CRITIQUE OF PURE VERBIAGE
(or, Tating the epistemology)

they say that
they explore counter-hegemonic
transnational networks
global voices
and cartographic practices
that map the abyssal line
between epistemologies
of the North and the South

they say that
Northern epistemologies
draw abyssal lines
between zones of being
and zones of non-being

they don’t say
what’s in the abyss

they don’t seem sure
whether the abyssal lines
are there to be mapped
or are just being drawn

they say that
Northern epistemologies
are committing epistemicide

they don’t say
whether this is achieved
by bundling
laid-back
Southern epistemologies
into the abyss

they say that
Northern epistemologies
are wasting social experience
on a massive scale

as they peer
into the abyss
do they contemplate the blackness
of pots and kettles?

they say that
mapping the lines
is a search for absent beings

they don’t say
how these will be found
if they’re not present

they say that
knowing otherwise
is also being otherwise

they know better
than to say that

they say that
they discuss knowledge
between the imagination and the imaginary

imagine that

they say that
democracy which functions
in linear time
is illiterate

they recommend
knowing and being
in a post-abyssal way

this may be
how things are
after you have jumped
over an abyssal line

this may be
illiterate

this may be
abysmal

they say that
the understanding of the world
by far exceeds
the Western understanding of the world

they don’t say that
the misunderstanding of the world
by far exceeds
even this

they say that
they shift stagnation
in the folds of the soul

they say that

they say that
through poetics/analytics
they mobilise affect

me too.

 

© Paul Taylor 2012

4 Responses to “critique of pure verbiage”

  1. on 19 Apr 2012 at 14:39Rob King

    Very nice! So, if we try to understand each other we can close gaps.

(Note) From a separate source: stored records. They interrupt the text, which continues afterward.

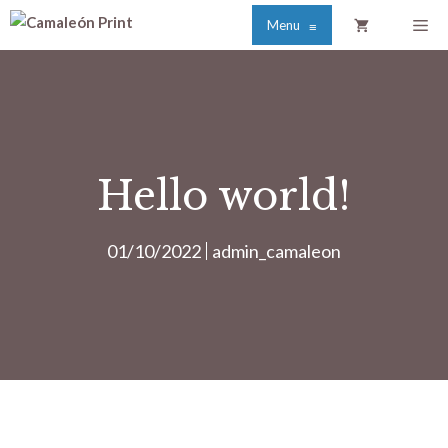
Saltar
Me
Menu
≡
al
contenido
Hello world!
01/10/2022
admin_camaleon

  2. on 27 Apr 2012 at 08:59John Skoyles

    Lese-majesty.

    Shiv Visvanathan, Suely Rolnik and Sarat Maharaj have a God-given (or rather a Hegel-given) right to philosophically game with invented nonsense terminology the naive that go to their lectures and read their books.

    People used to think the world was full of spiritual powers, evil eyes and supernatural forces. Educated people don’t now. But the need to believe still is a craving as is the desire to feel one might control the chaotic and nasty side of the world so a sociology priesthood has arisen to fill the vacuum. Not with hocus pocus magical language but sociological verbiage and Tate Modern talks.

    If you want to understand this contemporary “sociological”/”left-wing” pseudoscience, I suggest, an anthropologist on magic such as Tambiah.

  3. on 29 Apr 2012 at 09:41Chris French

    I definitely could not have put it better myself!

  4. on 29 Apr 2012 at 09:55David Hardman

    Brilliant! You have actualised your drive in a non-negotiable way.